-- EXTRACTED TEXT --
▬▬▬

One problem though - this won’t work for var definitions inside the struct, because they don’t have a self available to them, and may need to reason about it:
struct IntArray:
var ptr : Pointer[Int, Self_lifetime]
It isn’t clear to me how the compiler will remap this though. We’d have to pass in the pointer/reference instead of the struct type. An alternative is to not allow expressing this and require casts. We can start with that model and explore adding this as the basic design comes up.
Once we have references, we’ll want to add support for them in the property
reference and subscripting logic. For example, many types store their enclosed
values in memory: instead of having Pointer
and Array
types implement both
__getitem__
and __setitem__
(therefore being a "computed LValue") we'd much
rather them to expose a reference to the value already in memory (therefore
being more efficient). We can do this by allowing:
struct Pointer[type: AnyType, life: Lifetime]:
# This __getref__ returns a reference, so no setitem needed.
fn __getref__(self, offset: Int) -> mutref[life] type:
return __get_address_as_lvalue[life](...)
We will also need to extend the magic __get_address_as_lvalue
style functions
to take a lifetime.
This section attempts to build a few example data structures that are important to express with lifetimes. They obviously haven’t been tested.
This is the bottom of the stack and needs to interface with other unsafe features. Suggested model is to make Pointer be parameterized on the lifetime that it needs to work with as well as element type:
@value
@register_passable("trivial")

▬▬▬

Relative pose estimation rows
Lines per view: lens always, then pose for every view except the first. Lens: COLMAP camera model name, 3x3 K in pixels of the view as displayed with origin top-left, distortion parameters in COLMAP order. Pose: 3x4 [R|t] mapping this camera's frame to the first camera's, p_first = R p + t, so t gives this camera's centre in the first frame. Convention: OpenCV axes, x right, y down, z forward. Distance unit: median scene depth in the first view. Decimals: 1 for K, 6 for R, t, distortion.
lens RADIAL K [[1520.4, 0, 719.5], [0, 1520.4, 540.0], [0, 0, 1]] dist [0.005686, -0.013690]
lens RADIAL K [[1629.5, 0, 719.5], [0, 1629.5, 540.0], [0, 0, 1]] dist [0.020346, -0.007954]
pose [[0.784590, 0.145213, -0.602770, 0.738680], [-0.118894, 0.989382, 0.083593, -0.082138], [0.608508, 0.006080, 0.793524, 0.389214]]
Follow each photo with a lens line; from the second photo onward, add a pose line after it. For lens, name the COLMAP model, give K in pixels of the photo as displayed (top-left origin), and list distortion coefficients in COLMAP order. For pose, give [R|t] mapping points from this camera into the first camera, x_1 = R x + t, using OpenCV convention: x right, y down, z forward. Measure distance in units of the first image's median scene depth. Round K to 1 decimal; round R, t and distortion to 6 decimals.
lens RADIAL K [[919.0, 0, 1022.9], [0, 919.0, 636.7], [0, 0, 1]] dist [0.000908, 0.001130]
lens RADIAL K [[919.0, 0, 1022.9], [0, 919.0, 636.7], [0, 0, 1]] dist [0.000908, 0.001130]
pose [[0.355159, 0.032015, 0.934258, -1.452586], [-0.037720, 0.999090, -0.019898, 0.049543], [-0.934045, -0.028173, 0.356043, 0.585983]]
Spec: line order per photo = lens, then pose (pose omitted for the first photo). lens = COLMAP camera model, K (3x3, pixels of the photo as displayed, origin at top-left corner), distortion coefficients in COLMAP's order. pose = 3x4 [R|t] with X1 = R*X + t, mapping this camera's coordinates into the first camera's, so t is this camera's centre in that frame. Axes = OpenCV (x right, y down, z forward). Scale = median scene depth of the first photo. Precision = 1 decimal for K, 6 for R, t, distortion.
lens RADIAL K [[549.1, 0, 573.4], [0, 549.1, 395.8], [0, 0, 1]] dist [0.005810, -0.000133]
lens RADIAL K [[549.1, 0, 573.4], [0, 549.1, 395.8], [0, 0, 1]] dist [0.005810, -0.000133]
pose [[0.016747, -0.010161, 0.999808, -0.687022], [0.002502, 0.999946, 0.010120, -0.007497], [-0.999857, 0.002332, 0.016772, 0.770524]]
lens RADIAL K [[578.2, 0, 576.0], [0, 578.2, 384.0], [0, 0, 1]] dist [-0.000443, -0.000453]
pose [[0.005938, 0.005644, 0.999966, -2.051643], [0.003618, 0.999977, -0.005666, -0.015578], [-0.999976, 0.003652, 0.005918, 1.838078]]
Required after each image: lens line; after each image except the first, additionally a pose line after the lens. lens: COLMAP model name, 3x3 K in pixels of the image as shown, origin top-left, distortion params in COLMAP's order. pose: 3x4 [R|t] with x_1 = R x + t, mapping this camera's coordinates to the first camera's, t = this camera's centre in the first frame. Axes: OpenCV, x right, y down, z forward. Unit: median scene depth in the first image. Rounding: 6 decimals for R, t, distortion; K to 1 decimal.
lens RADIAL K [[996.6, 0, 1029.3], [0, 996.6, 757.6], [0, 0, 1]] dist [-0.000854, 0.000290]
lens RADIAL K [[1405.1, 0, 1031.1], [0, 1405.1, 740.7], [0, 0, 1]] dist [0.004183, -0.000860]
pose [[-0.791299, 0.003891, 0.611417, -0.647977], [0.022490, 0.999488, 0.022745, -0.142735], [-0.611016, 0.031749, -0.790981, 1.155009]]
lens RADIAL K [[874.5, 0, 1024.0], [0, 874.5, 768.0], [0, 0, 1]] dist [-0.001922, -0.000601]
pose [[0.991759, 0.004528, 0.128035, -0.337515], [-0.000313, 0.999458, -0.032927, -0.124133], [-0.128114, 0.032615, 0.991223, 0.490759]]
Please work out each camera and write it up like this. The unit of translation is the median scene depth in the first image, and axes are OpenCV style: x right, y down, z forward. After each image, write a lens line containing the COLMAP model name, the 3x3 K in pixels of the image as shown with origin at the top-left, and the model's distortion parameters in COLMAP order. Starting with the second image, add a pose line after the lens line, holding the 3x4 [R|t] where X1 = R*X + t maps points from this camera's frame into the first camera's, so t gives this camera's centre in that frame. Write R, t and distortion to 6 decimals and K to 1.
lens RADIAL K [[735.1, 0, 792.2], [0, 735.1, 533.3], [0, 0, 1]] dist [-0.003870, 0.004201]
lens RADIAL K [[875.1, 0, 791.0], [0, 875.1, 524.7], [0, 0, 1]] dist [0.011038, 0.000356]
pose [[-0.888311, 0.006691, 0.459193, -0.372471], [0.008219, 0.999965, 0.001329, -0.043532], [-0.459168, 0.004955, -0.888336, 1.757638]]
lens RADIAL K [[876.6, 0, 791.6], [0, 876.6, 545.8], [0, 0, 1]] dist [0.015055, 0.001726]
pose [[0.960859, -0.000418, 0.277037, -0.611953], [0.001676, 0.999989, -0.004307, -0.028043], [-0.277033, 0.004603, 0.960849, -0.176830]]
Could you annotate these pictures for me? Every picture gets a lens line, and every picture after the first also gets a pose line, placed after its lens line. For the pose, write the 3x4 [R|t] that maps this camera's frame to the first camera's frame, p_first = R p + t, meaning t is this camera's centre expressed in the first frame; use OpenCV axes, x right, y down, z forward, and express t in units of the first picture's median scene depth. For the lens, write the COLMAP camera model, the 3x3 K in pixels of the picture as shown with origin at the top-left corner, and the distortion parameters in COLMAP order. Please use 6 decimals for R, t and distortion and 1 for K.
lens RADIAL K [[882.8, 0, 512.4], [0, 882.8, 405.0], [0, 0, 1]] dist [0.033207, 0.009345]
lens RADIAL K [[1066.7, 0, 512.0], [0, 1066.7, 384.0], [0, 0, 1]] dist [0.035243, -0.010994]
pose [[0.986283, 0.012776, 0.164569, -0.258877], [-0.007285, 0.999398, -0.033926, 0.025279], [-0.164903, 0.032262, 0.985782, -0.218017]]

▬▬▬

-- TASKS TO PERFORM --
(A) In the text on lifetimes and references, why won't this approach work for var definitions inside a struct?
(B) Carry the text on lifetimes and references forward from its final line.

-- ANSWERS PER TASK --
(A) They don't have a self available to them.

(B)
struct MutablePointer[type: AnyType, life: Lifetime]:
alias pointer_type = __mlir_type[...]
var address: pointer_type
fn __init__() -> Self: ...
fn __init__(address: pointer_type) -> Self: ...
# Should this be an __init__ to allow implicit conversions?
@static_method
fn address_of(arg: mutref[life] type) -> Self:
...
fn __getitem__(self, offset: Int) -> inout[life] type:
...
@staticmethod
fn alloc(count: Int) -> Self: ...
fn free(self): ...
fn exercise_pointer():
# Allocated untracked data with static/immortal lifetime.
let ptr = MutablePointer[Int, __static_lifetime].alloc(42)
# Use extended getitem through reference to support setter.
ptr[4] = 7
var localInt = 19
let ptr2 = MutablePointer.address_of(localInt)
ptr2[0] += 1 # increment localInt
# ERROR: Cannot mutate localInt while ptr2 lifetime is live
localInt += 1
use(ptr2)
It’s not clear to me if we need to have a split between Pointer
and
MutablePointer
like Swift does. It will depend on details of how the
CheckLifetimes pass works - I’m hoping/expecting that the borrow checker will
allow mutable references to overlap with other references iff that reference is
only loaded and not mutated. NOTE: We probably won't be able to do this with the
proposed model, because generics can't be variant over mutability of the
reference.
Another aspect of the model we should consider is whether we should have an
UnsafePointer
that allows unchecked address arithmetic, but have a safe
Reference
type that just allows dereferencing. This Reference
type would be
completely safe when constructed from language references, which is pretty cool.
We may also want to wire up the prefix star operator into a dunder method.
ArraySlice
(aka ArrayRef
in LLVM) should compose on top of this:
@value
@register_passable("trivial")
struct MutableArraySlice[type: AnyType, life: Lifetime]:
var ptr: MutablePointer[type, life]
var size: Int
fn __init__() -> Self:
fn __init__(ptr: MutablePointer[type, life], size: Int) -> Self:
# All the normal slicing operations etc, with bounds checks.
fn __getitem__(self, offset: Int) -> inout[life] type:
assert(offset < size)
return ptr[offset]
As with UnsafePointer
, this has to be parameterized based on the underlying
element type. ArraySlice
is just a bound checked pointer, but because of
lifetimes, it is safe once constructed: the references it produces are bound to
the lifetime specified so can’t dangle.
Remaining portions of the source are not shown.